The Minnesota Zoo only has about 50 employees to do the work usually handled by 200. The zoo is using those people to care for 3,000 birds, fish, and animals.

"We have been preparing contingency plans," according to Lee Ehmke, the zoo's director. "The training itself of some of the individuals who normally don't work with animals has taken place over the last two weeks. Could we have used more time? Absolutely, but the critical responsibilities are being handled by the animal managers who do have that day-to-day experience."

Ehmke says the zoo's veterinary staff is on the job as normal. They're not in the striking unions. And for some of the animals, like the screeching Gibbons monkeys, their unionized zookeepers have decided to cross the picket lines to care for them.


VOICES
James Streater, director of biological programs at the Minnesota Zoo, describes how the staff is coping without most of its workers. Listen.
 
"It's real important to me to make sure the animals are getting the consistent care that they're used to," Pascale Smith, one of those workers, says. "I came to be a zookeeper because I love animals and I don't think I could sit home wondering what was going on."

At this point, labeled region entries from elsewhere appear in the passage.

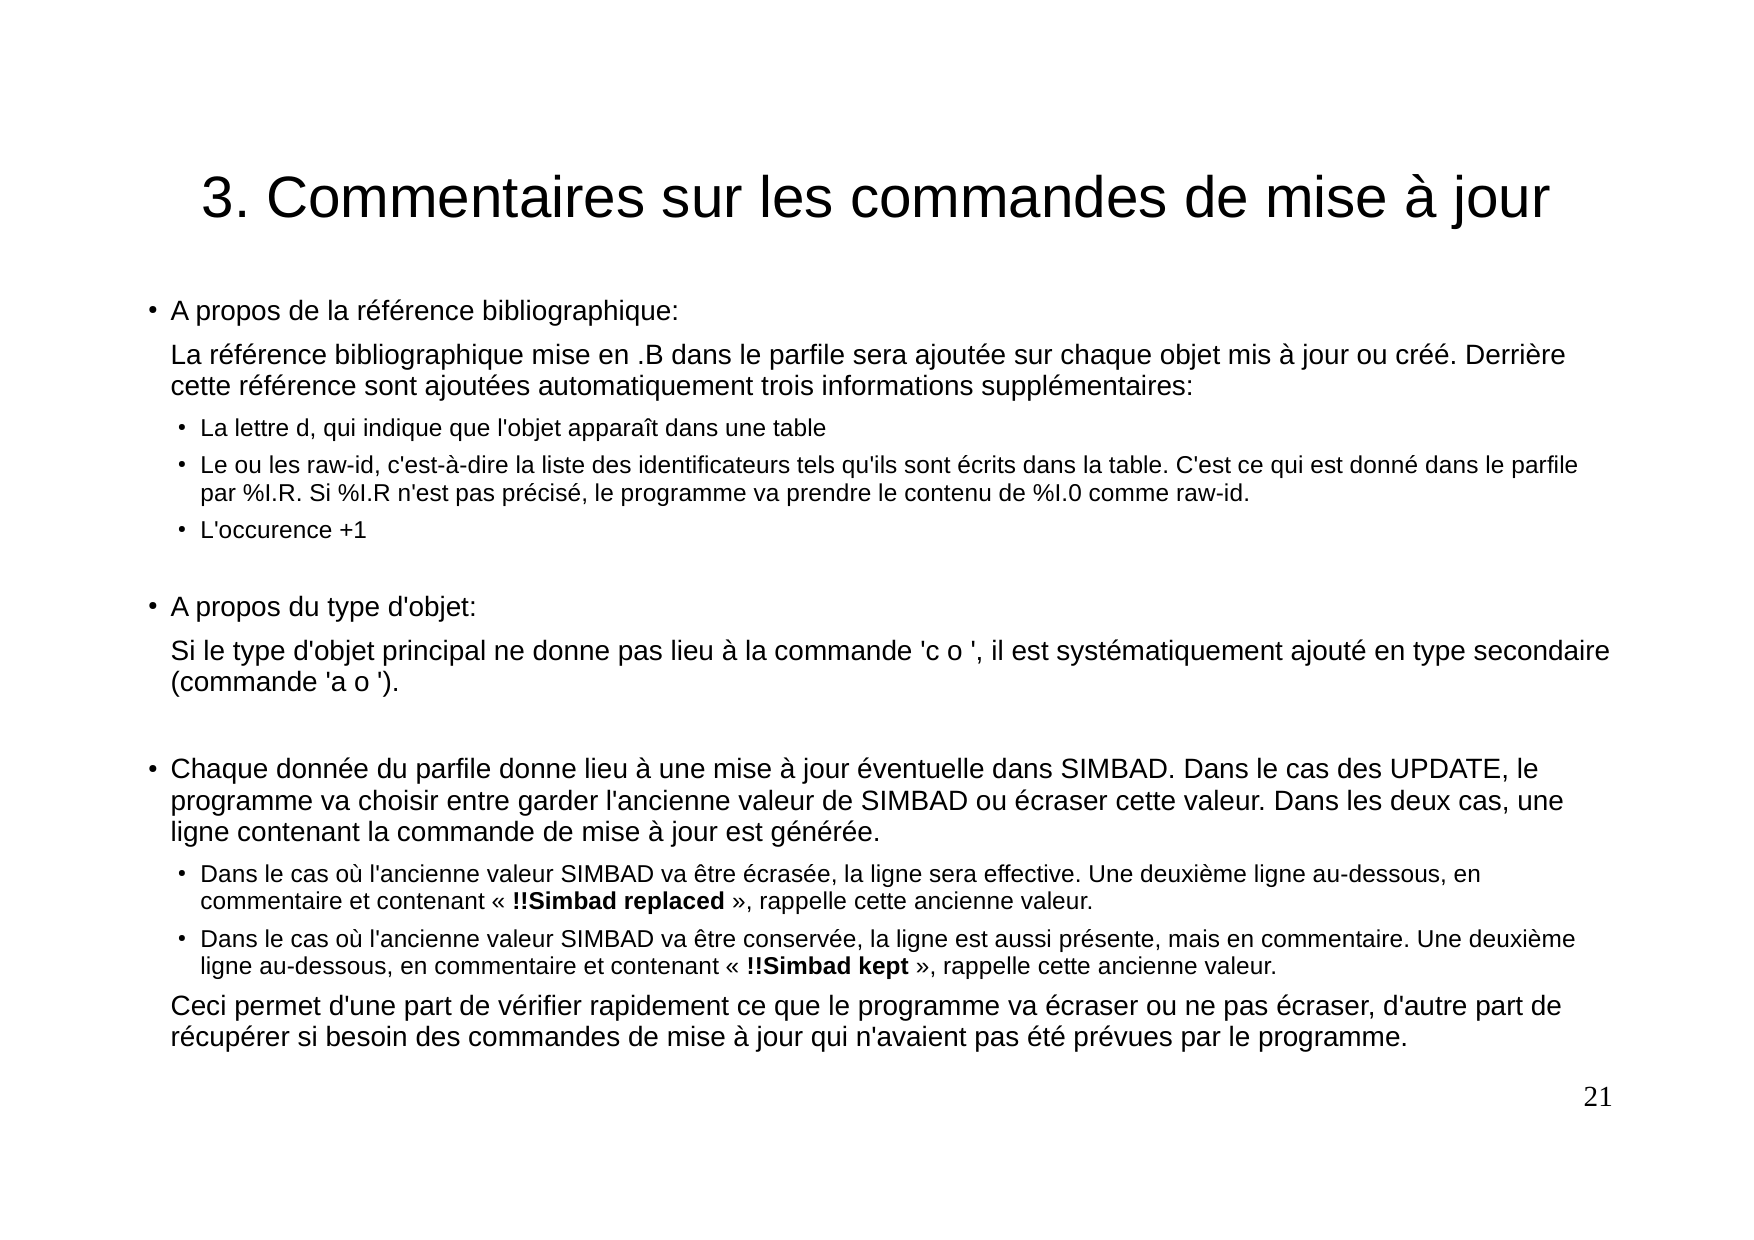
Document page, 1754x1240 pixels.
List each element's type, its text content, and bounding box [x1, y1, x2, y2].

title 3. Commentaires sur les commandes de mise à jour [140, 103, 1614, 291]
list A propos de la référence bibliographique: La référence bibliographique mise en .B dans le parfile sera ajoutée sur chaque objet mis à jour ou créé. Derrière cette référence sont ajoutées automatiquement trois informations supplémentaires: La lettre d, qui indique que l'objet apparaît dans une table Le ou les raw-id, c'est-à-dire la liste des identificateurs tels qu'ils sont écrits dans la table. C'est ce qui est donné dans le parfile par %I.R. Si %I.R n'est pas précisé, le programme va prendre le contenu de %I.0 comme raw-id. L'occurence +1 A propos du type d'objet: Si le type d'objet principal ne donne pas lieu à la commande 'c o ', il est systématiquement ajouté en type secondaire (commande 'a o '). Chaque donnée du parfile donne lieu à une mise à jour éventuelle dans SIMBAD. Dans le cas des UPDATE, le programme va choisir entre garder l'ancienne valeur de SIMBAD ou écraser cette valeur. Dans les deux cas, une ligne contenant la commande de mise à jour est générée. Dans le cas où l'ancienne valeur SIMBAD va être écrasée, la ligne sera effective. Une deuxième ligne au-dessous, en commentaire et contenant « !!Simbad replaced », rappelle cette ancienne valeur. Dans le cas où l'ancienne valeur SIMBAD va être conservée, la ligne est aussi présente, mais en commentaire. Une deuxième ligne au-dessous, en commentaire et contenant « !!Simbad kept », rappelle cette ancienne valeur. Ceci permet d'une part de vérifier rapidement ce que le programme va écraser ou ne pas écraser, d'autre part de récupérer si besoin des commandes de mise à jour qui n'avaient pas été prévues par le programme. [140, 295, 1614, 1062]
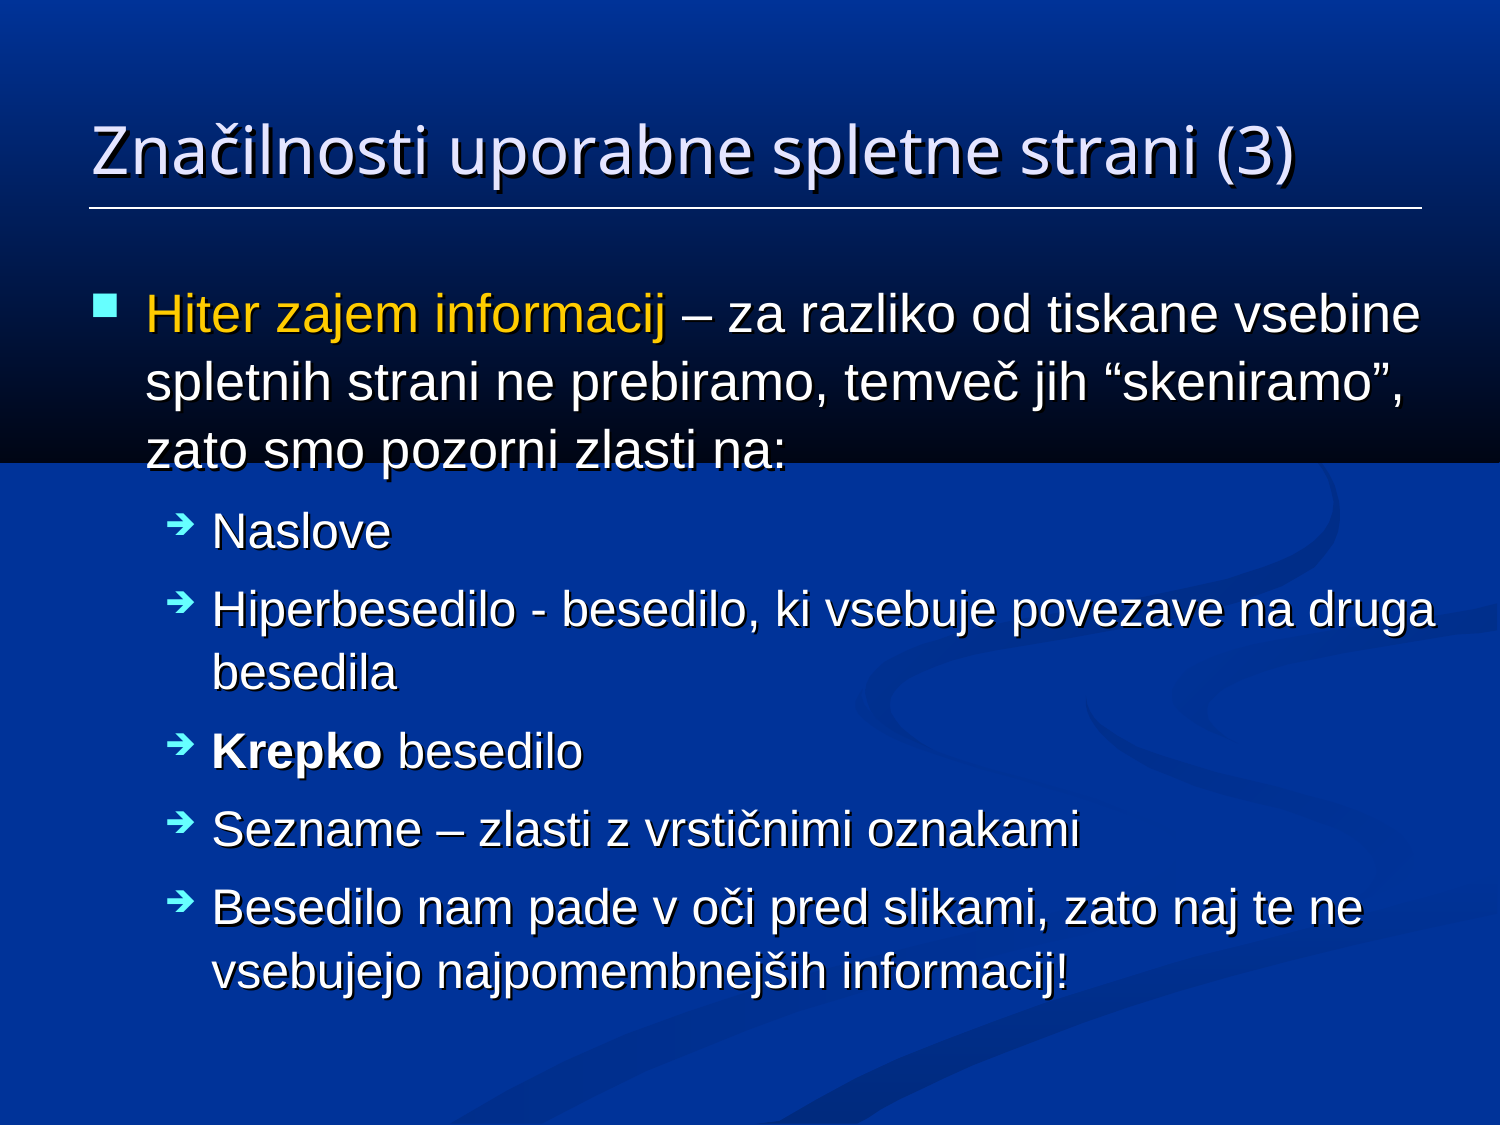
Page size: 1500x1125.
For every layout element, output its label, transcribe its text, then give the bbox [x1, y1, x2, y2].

text_box Značilnosti uporabne spletne strani (3) [76, 54, 1352, 243]
text_box Hiter zajem informacij – za razliko od tiskane vsebine spletnih strani ne prebiramo, temveč jih “skeniramo”, zato smo pozorni zlasti na: Naslove Hiperbesedilo - besedilo, ki vsebuje povezave na druga besedila Krepko besedilo Sezname – zlasti z vrstičnimi oznakami Besedilo nam pade v oči pred slikami, zato naj te ne vsebujejo najpomembnejših informacij! [74, 267, 1459, 1056]
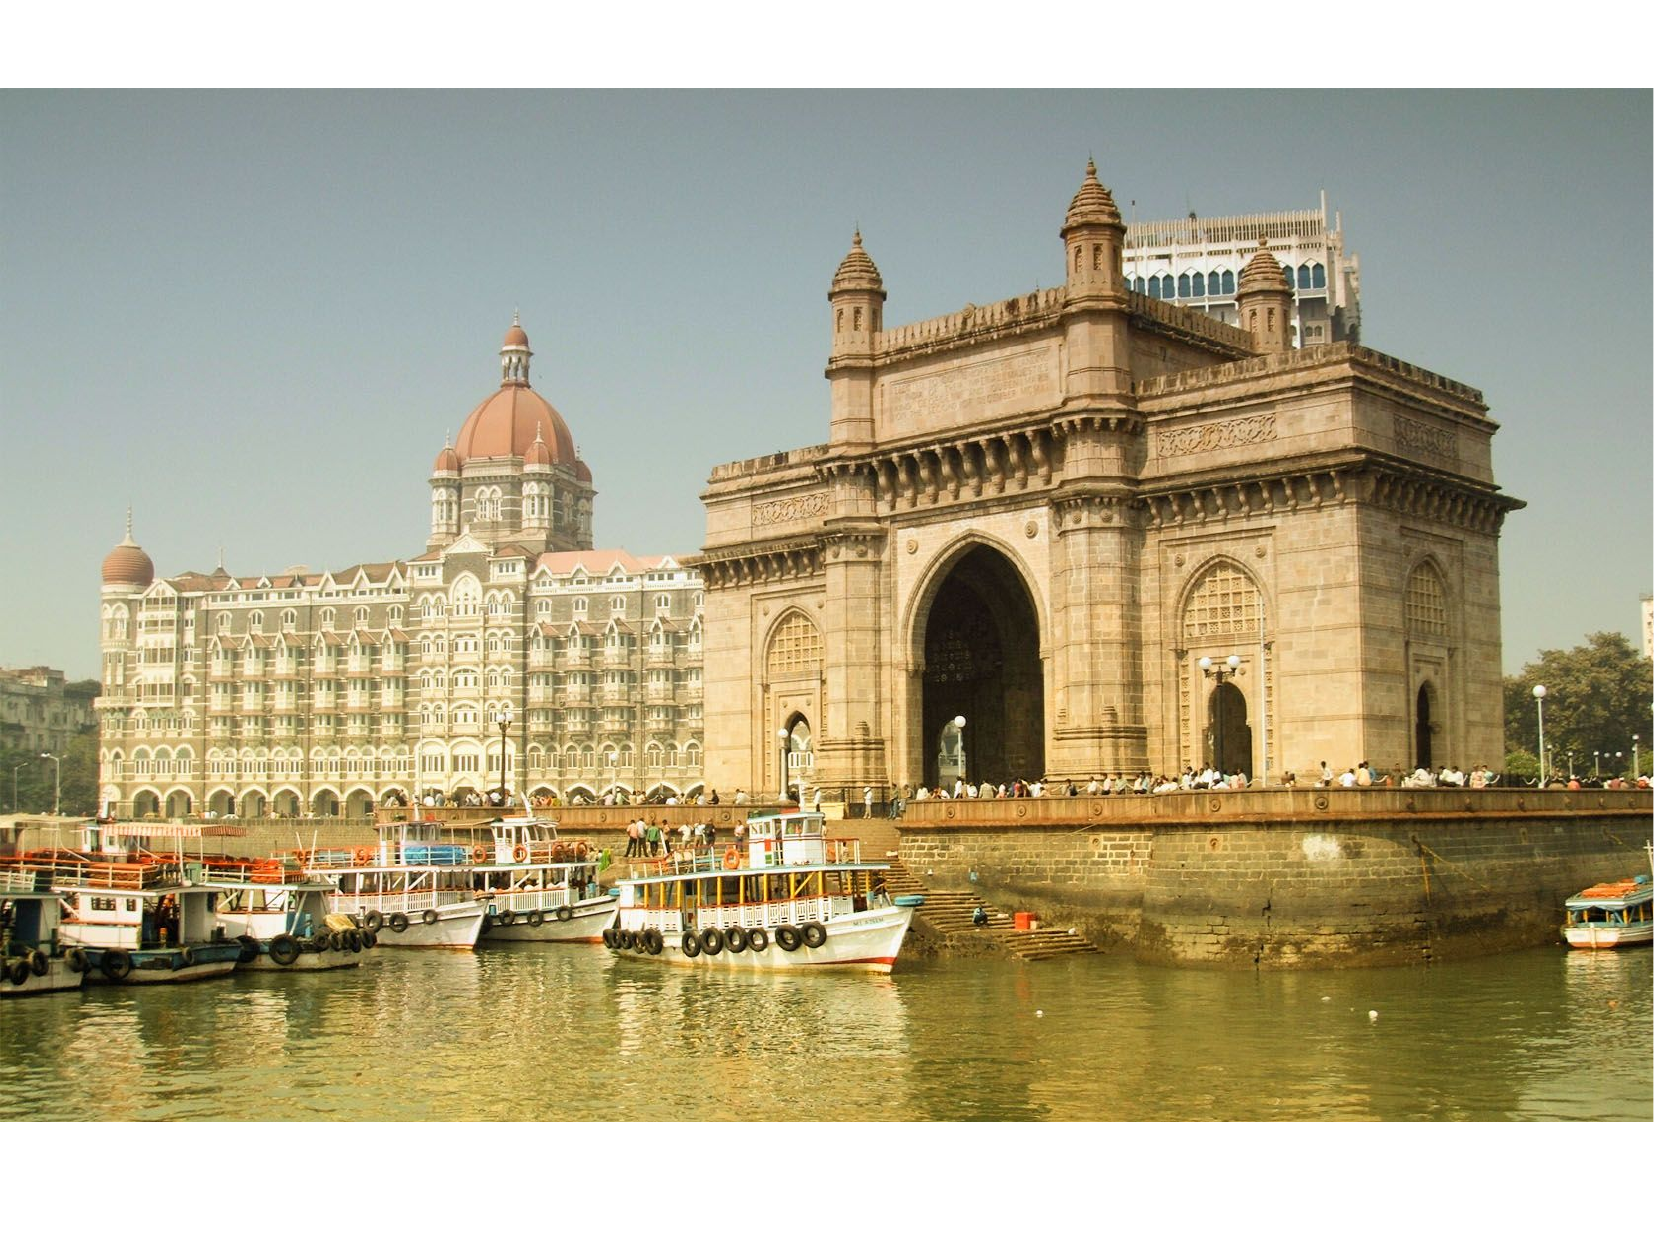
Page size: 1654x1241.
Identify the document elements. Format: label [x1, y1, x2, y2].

picture [0, 88, 1654, 1122]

The zoo closure has a big impact on its finances. The zoo has an annual budget of $18 million and receives 43 percent of its revenue from gate receipts, concessions, and other zoo activities.

One of the zoo employees on strike is Sandy Koslowski, who feeds and cares for tropical birds and cleans those buildings for the public. "It wasn't an easy decision for any of us to walk away from the animal collection. You get attached to the animals you work with, whether it's a bird, a dolphin, or a mammal. But you have to set your priorities and right now my family has to come first. With the health care offers we were given, I've had breast cancer twice in the last 10 years and I can't face another major disease possibility without good health care," Koslowski says.

Allan Maguire is also on strike. He's normally in charge of the zoo's aquariums. "I don't think anyone wants to see the animals suffer or not have the proper care," he says, "but there comes a time and a place where you have to stand up and say, 'I don't agree with these labor issues and I really can't go across and not support the labor issues.'"

While animal care is being re-shuffled at the zoo, officials there say it's not all negative. They say the animals get a change of routine, which is good for them. And because workers don't have to squeeze in a lot of work that usually needs to take place before the gates open to the public, the smaller number of workers has more time to do the animal care that's required.